Wusson da Block


Tête de femme (1952)

There are a number of lovely Picasso paintings and works on paper in NY this season, but the one that stands out the most is the above oil painting of Françoise at Christie’s.  Although Picasso created quite a number of beautiful drawings and prints of his new lover, his paintings of her were generally not among his best.  This painting is that much more remarkable, because it certainly ranks as one of the finest paintings of Françoise, arguably one of the two best.  The other one, La femme-fleur (The Woman-Flower), is in the subject’s private collection.  (In the end, it seems Françoise didn’t fare that badly….)

Picasso must have been pleased with this painting.  The day before he had painted this smaller oil:

…and he must have known he was on to something.  Then he refined his thoughts with the painting at hand, and also made this style du jour more widely available by recreating it in a large aquatint format, La Femme a la Fenêtre, one of his very finest prints, in an edition of 73:

Another beautiful portrait of Françoise was featured last May at Sotheby’s with the same estimate as the current lot, $4-6M:


Tête de femme (1946)

At 55 cm, it was a bit bigger, and it sold for just over the high estimate.

The only argument that can explain the ridiculously low estimate for the current offering, other than the sellers’ desire to engender a feeding frenzy, is its comparatively small size (45.7 cm).  But the painting is limited to the woman’s head, and this head is at least as large as any of her best portraits.  Still, for those who don’t grade art like real estate–that is, in terms of size, this painting should soar much higher, easily triple the high estimate.

This smallish painting is reminiscent of the even smaller but at least as wonderful Marie-Thérèse oil that I blogged about last season.  At just under $10M, that one went above the high estimate, but not nearly what I think it’s worth.  In that case, size and simplicity worked in favor of the buyer. In the present case, simplicity should no longer be a mitigating factor in anyone’s eyes (it never is in mine), but we’ll see what happens this time with respect to size.

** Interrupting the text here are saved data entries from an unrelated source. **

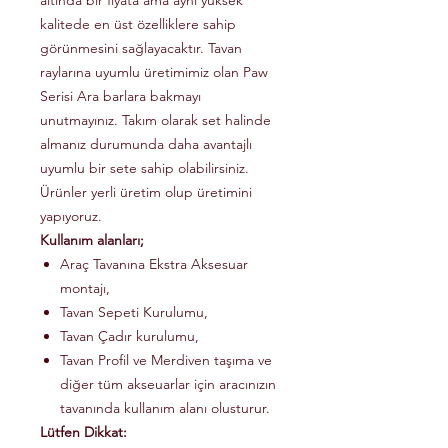
altında bir fiyata ama aynı yüksek
kalitede en üst özelliklere sahip
görünmesini sağlayacaktır. Tavan
raylarına uyumlu üretimimiz olan Paw
Serisi Ara barlara bakmayı
unutmayınız. Takım olarak set halinde
almanız durumunda daha avantajlı
uyumlu bir sete sahip olabilirsiniz.
Ürünler yerli üretim olup üretimini
yapıyoruz.
Kullanım alanları;
Araç Tavanına Ekstra Aksesuar
montajı,
Tavan Sepeti Kurulumu,
Tavan Çadır kurulumu,
Tavan Profil ve Merdiven taşıma ve
diğer tüm akseuarlar için aracınızın
tavanında kullanım alanı olusturur.
Lütfen Dikkat: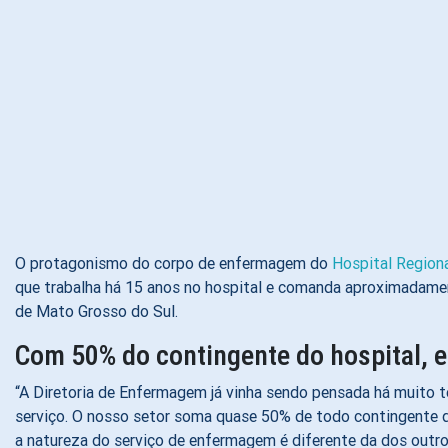
O protagonismo do corpo de enfermagem do
Hospital Region
que trabalha há 15 anos no hospital e comanda aproximadame
de Mato Grosso do Sul.
Com 50% do contingente do hospital, 
“A Diretoria de Enfermagem já vinha sendo pensada há muito te
serviço. O nosso setor soma quase 50% de todo contingente 
a natureza do serviço de enfermagem é diferente da dos outros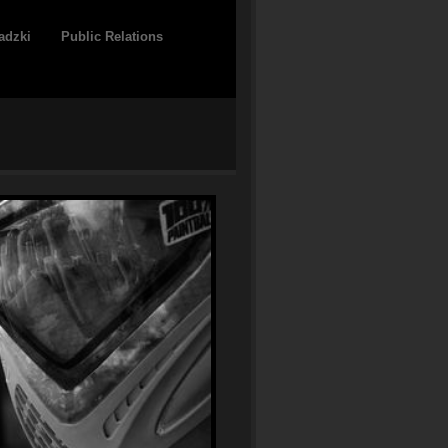
adzki
Public Relations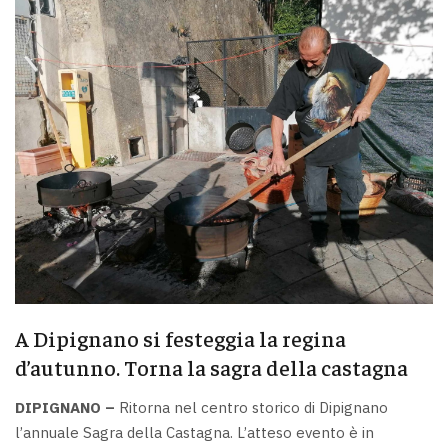
A Dipignano si festeggia la regina
d’autunno. Torna la sagra della castagna
DIPIGNANO –
Ritorna nel centro storico di Dipignano
l’annuale Sagra della Castagna. L’atteso evento è in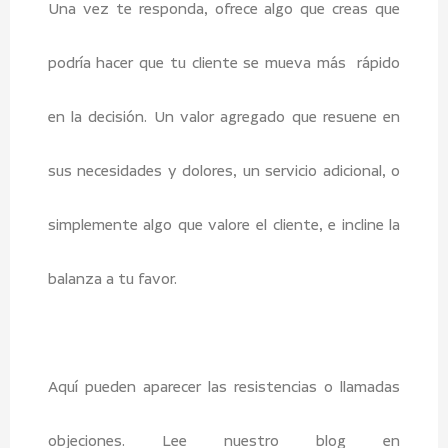
Una vez te responda, ofrece algo que creas que
podría hacer que tu cliente se mueva más rápido
en la decisión. Un valor agregado que resuene en
sus necesidades y dolores, un servicio adicional, o
simplemente algo que valore el cliente, e incline la
balanza a tu favor.
Aquí pueden aparecer las resistencias o llamadas
objeciones. Lee nuestro blog en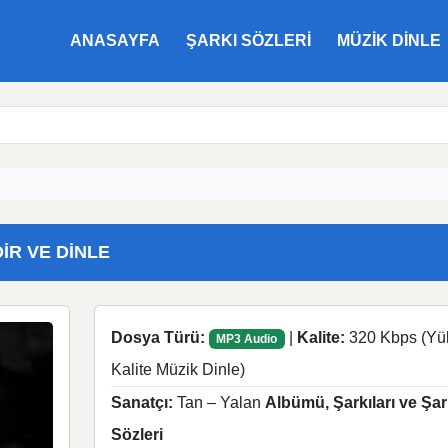
ANASAYFA
ŞARKI SÖZLERI
MÜZIK DINLE
DIR VE DINLE
Dosya Türü:
|
Kalite:
320 Kbps (Yü
MP3 Audio
Kalite Müzik Dinle)
Sanatçı:
Tan – Yalan
Albümü, Şarkıları ve Şar
Sözleri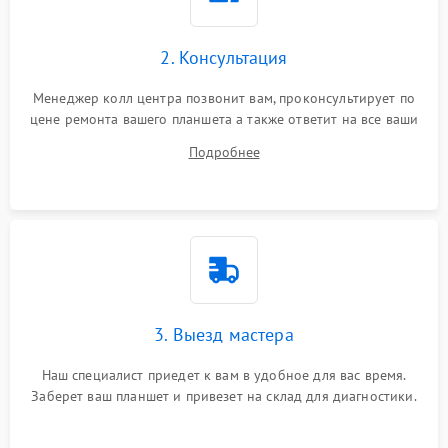
Сенсорное управление
2. Консультация
Проблемы с механикой
Менеджер колл центра позвонит вам, проконсультирует по
цене ремонта вашего планшета а также ответит на все ваши
Питание и аккумулятор
вопросы.
Подробнее
Кнопки и органы управления
Звук и аудио
Камеры
ПО
3. Выезд мастера
Наш специалист приедет к вам в удобное для вас время.
Заберет ваш планшет и привезет на склад для диагностики.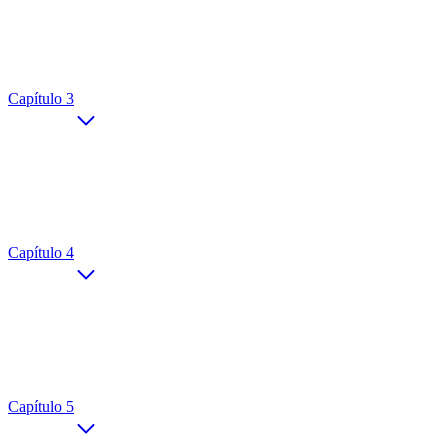
Capítulo 3
Capítulo 4
Capítulo 5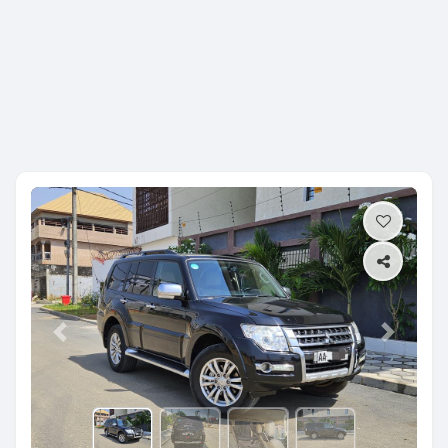
Previous
Next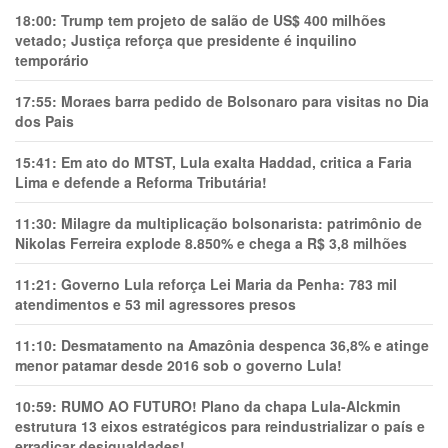
18:00:
Trump tem projeto de salão de US$ 400 milhões
vetado; Justiça reforça que presidente é inquilino
temporário
17:55:
Moraes barra pedido de Bolsonaro para visitas no Dia
dos Pais
15:41:
Em ato do MTST, Lula exalta Haddad, critica a Faria
Lima e defende a Reforma Tributária!
11:30:
Milagre da multiplicação bolsonarista: patrimônio de
Nikolas Ferreira explode 8.850% e chega a R$ 3,8 milhões
11:21:
Governo Lula reforça Lei Maria da Penha: 783 mil
atendimentos e 53 mil agressores presos
11:10:
Desmatamento na Amazônia despenca 36,8% e atinge
menor patamar desde 2016 sob o governo Lula!
10:59:
RUMO AO FUTURO! Plano da chapa Lula-Alckmin
estrutura 13 eixos estratégicos para reindustrializar o país e
erradicar desigualdades!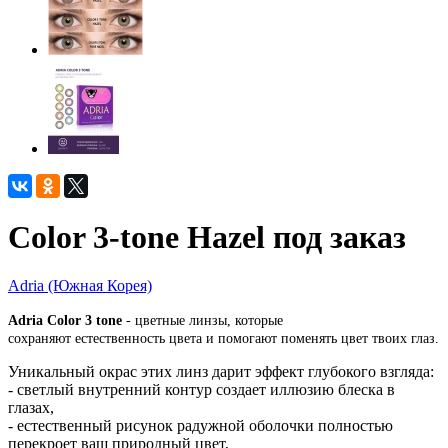
Color 3-tone Hazel под заказ
Adria (Южная Корея)
Adria Сolor 3 tone
- цветные линзы, которые
сохраняют естественность цвета и помогают поменять цвет твоих глаз.
Уникальный окрас этих линз дарит эффект глубокого взгляда:
- светлый внутренний контур создает иллюзию блеска в
глазах,
- естественный рисунок радужной оболочки полностью
перекроет ваш природный цвет,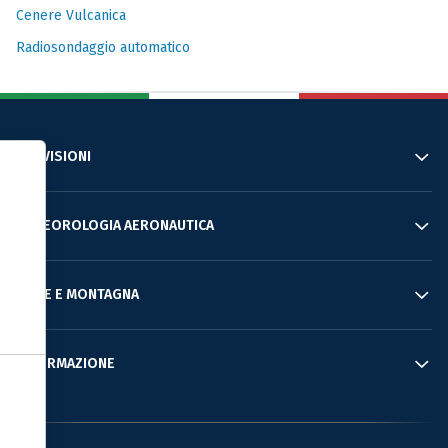
Cenere Vulcanica
Radiosondaggio automatico
PREVISIONI
Informativa sulla raccolta
METEOROLOGIA AERONAUTICA
MARE E MONTAGNA
INFORMAZIONE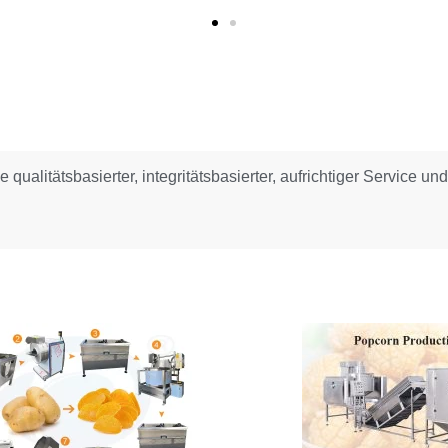
e qualitätsbasierter, integritätsbasierter, aufrichtiger Service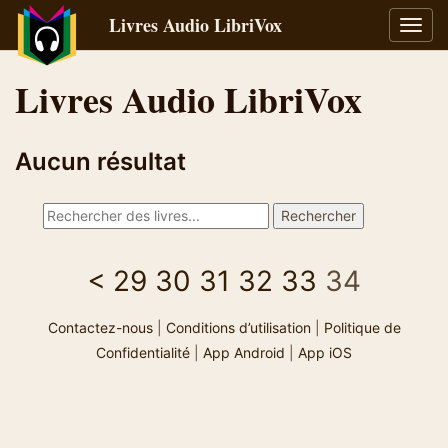
Livres Audio LibriVox
Bascu
la
navig
Livres Audio LibriVox
Aucun résultat
<
29
30
31
32
33
34
Contactez-nous
|
Conditions d’utilisation
|
Politique de
Confidentialité
|
App Android
|
App iOS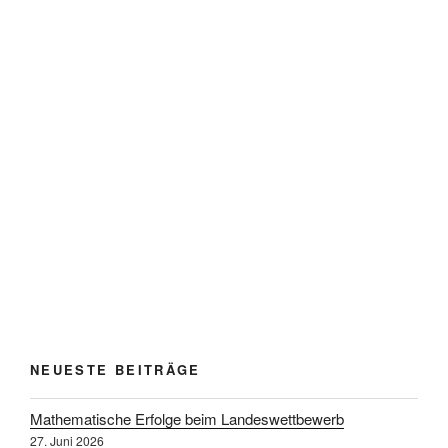
NEUESTE BEITRÄGE
Mathematische Erfolge beim Landeswettbewerb
27. Juni 2026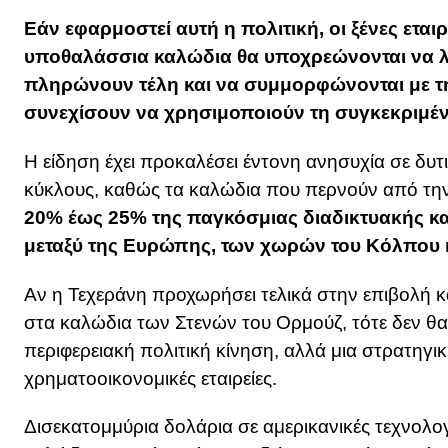
Εάν εφαρμοστεί αυτή η πολιτική, οι ξένες εταιρ
υποθαλάσσια καλώδια θα υποχρεώνονται να λ
πληρώνουν τέλη και να συμμορφώνονται με τη
συνεχίσουν να χρησιμοποιούν τη συγκεκριμέ
Η είδηση έχει προκαλέσει έντονη ανησυχία σε δυτι
κύκλους, καθώς τα καλώδια που περνούν από τη
20% έως 25% της παγκόσμιας διαδικτυακής κα
μεταξύ της Ευρώπης, των χωρών του Κόλπου κ
Αν η Τεχεράνη προχωρήσει τελικά στην επιβολή κ
στα καλώδια των Στενών του Ορμούζ, τότε δεν θα
περιφερειακή πολιτική κίνηση, αλλά μια στρατηγική
χρηματοοικονομικές εταιρείες.
Δισεκατομμύρια δολάρια σε αμερικανικές τεχνολο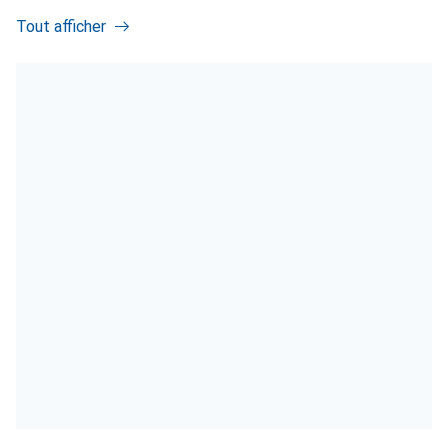
Tout afficher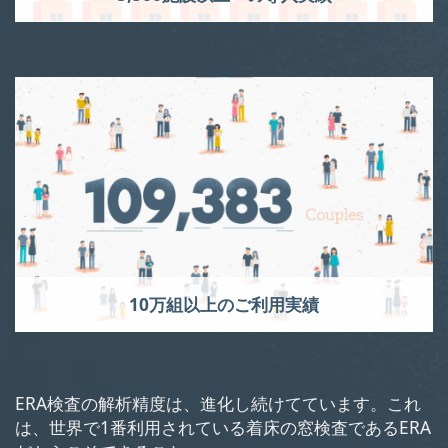
10万組以上のご利用実績
ERA検査の解析精度は、進化し続けてています。
これ
は、世界で1番利用されている着床の窓検査であるERA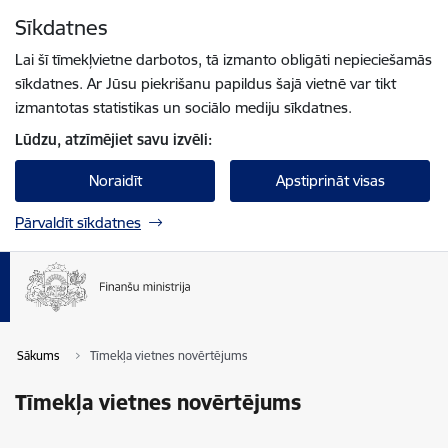
Pāriet uz lapas saturu
Sīkdatnes
Spied
lai meklētu
Enter
Lai šī tīmekļvietne darbotos, tā izmanto obligāti nepieciešamās
sīkdatnes. Ar Jūsu piekrišanu papildus šajā vietnē var tikt
izmantotas statistikas un sociālo mediju sīkdatnes.
Lūdzu, atzīmējiet savu izvēli:
Noraidīt
Apstiprināt visas
Pārvaldīt sīkdatnes
Sākums
Tīmekļa vietnes novērtējums
Tīmekļa vietnes novērtējums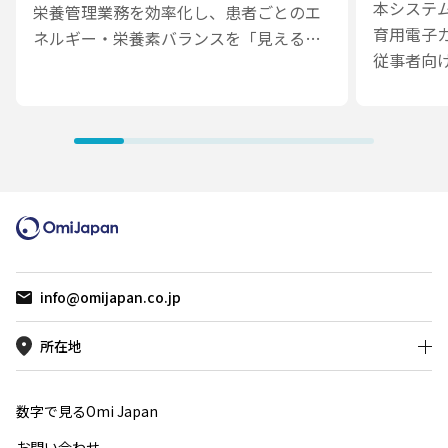
本システ
栄養管理業務を効率化し、患者ごとのエ
育用電子
ネルギー・栄養素バランスを「見える
従事者向
化」することを目的とした、医療従事者
行う We
向けのスマートフォンアプリです。
です。病
本アプリの導入により、医療従事者は紙
宅・訪問
の組成表や手計算に依存することなく、
対応し、
短時間で栄養投与量と目標値との差分を
学習コン
把握できるようになり、栄養管理業務の
理できる
効率化とデータの一貫性向上に貢献して
います。
info@omijapan.co.jp
所在地
数字で見るOmi Japan
お問い合わせ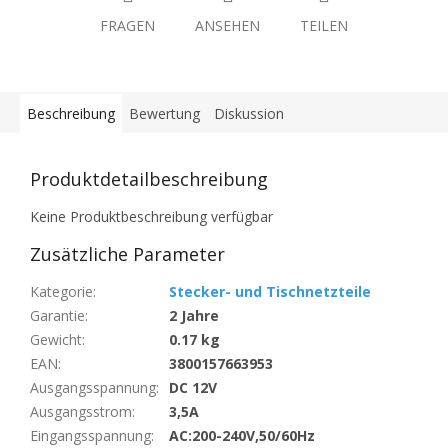
FRAGEN
ANSEHEN
TEILEN
Beschreibung
Bewertung
Diskussion
Produktdetailbeschreibung
Keine Produktbeschreibung verfügbar
Zusätzliche Parameter
Kategorie
:
Stecker- und Tischnetzteile
Garantie
:
2 Jahre
Gewicht
:
0.17 kg
EAN
:
3800157663953
Ausgangsspannung
:
DC 12V
Ausgangsstrom
:
3,5A
Eingangsspannung
:
AC:200-240V,50/60Hz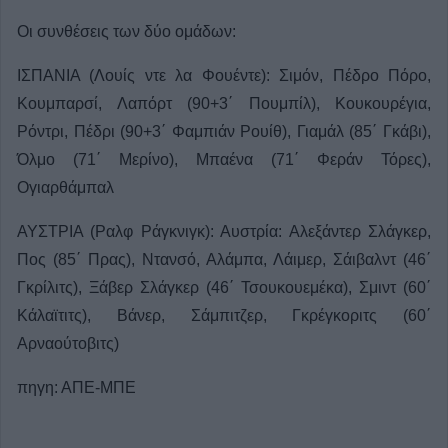
Οι συνθέσεις των δύο ομάδων:
ΙΣΠΑΝΙΑ (Λουίς ντε λα Φουέντε): Σιμόν, Πέδρο Πόρο,
Κουμπαρσί, Λαπόρτ (90+3΄ Πουμπίλ), Κουκουρέγια,
Ρόντρι, Πέδρι (90+3΄ Φαμπιάν Ρουίθ), Γιαμάλ (85΄ Γκάβι),
Όλμο (71΄ Μερίνο), Μπαένα (71΄ Φεράν Τόρες),
Ογιαρθάμπαλ
ΑΥΣΤΡΙΑ (Ραλφ Ράγκνιγκ): Αυστρία: Αλεξάντερ Σλάγκερ,
Πος (85΄ Πρας), Ντανσό, Αλάμπα, Λάιμερ, Σάιβαλντ (46΄
Γκρίλιτς), Ξάβερ Σλάγκερ (46΄ Τσουκουεμέκα), Σμιντ (60΄
Κάλαϊτιτς), Βάνερ, Σάμπιτζερ, Γκρέγκοριτς (60΄
Αρναούτοβιτς)
πηγη: ΑΠΕ-ΜΠΕ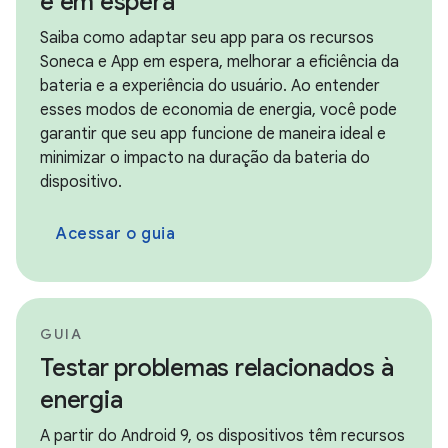
e em espera
Saiba como adaptar seu app para os recursos
Soneca e App em espera, melhorar a eficiência da
bateria e a experiência do usuário. Ao entender
esses modos de economia de energia, você pode
garantir que seu app funcione de maneira ideal e
minimizar o impacto na duração da bateria do
dispositivo.
Acessar o guia
GUIA
Testar problemas relacionados à
energia
A partir do Android 9, os dispositivos têm recursos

Before we leave the subject of paintings, for those of you who may be unacquainted with La femme-fleur, the most important portrait of Françoise bar none, here’s a photo:


La femme-fleur (1946)

If you’re not quite in the above price bracket, there’s also a lovely contour drawing of this muse, well-priced and full size, at Christie’s the very next day (estimate $3-400K):


Portrait de femme
(1946)

For those of us for whom price is really no object, in the Sotheby’s evening sale there is this serene masterpiece:


Nature morte aux tulips (1932)

It is from the same celebrated year, 1932, as the current Picasso auction record ($106.5M):


Femme nue, feuilles et buste

Though the painting at hand is estimated at $35-50M, it is only a bit smaller (130 cm vs. 162 cm) than the reigning Marie-Thérèse and is, in my opinion, at least as wonderful.  (Frankly, in my mind there is no contest.)  There’s so much that can be said about this painting, but for now I just want to call attention to his speed.  It is well-known that Picasso was a lightning-fast artist.  But this is the only instance of which I’m aware in which he recorded the time it took for him to paint a given work. The stretcher, according to the Sotheby’s, is inscribed “H 9 à 11 1/2  Hs”, that is, 9 AM to 11:30 AM.  Picasso had apparently impressed himself, not to mention the rest of us.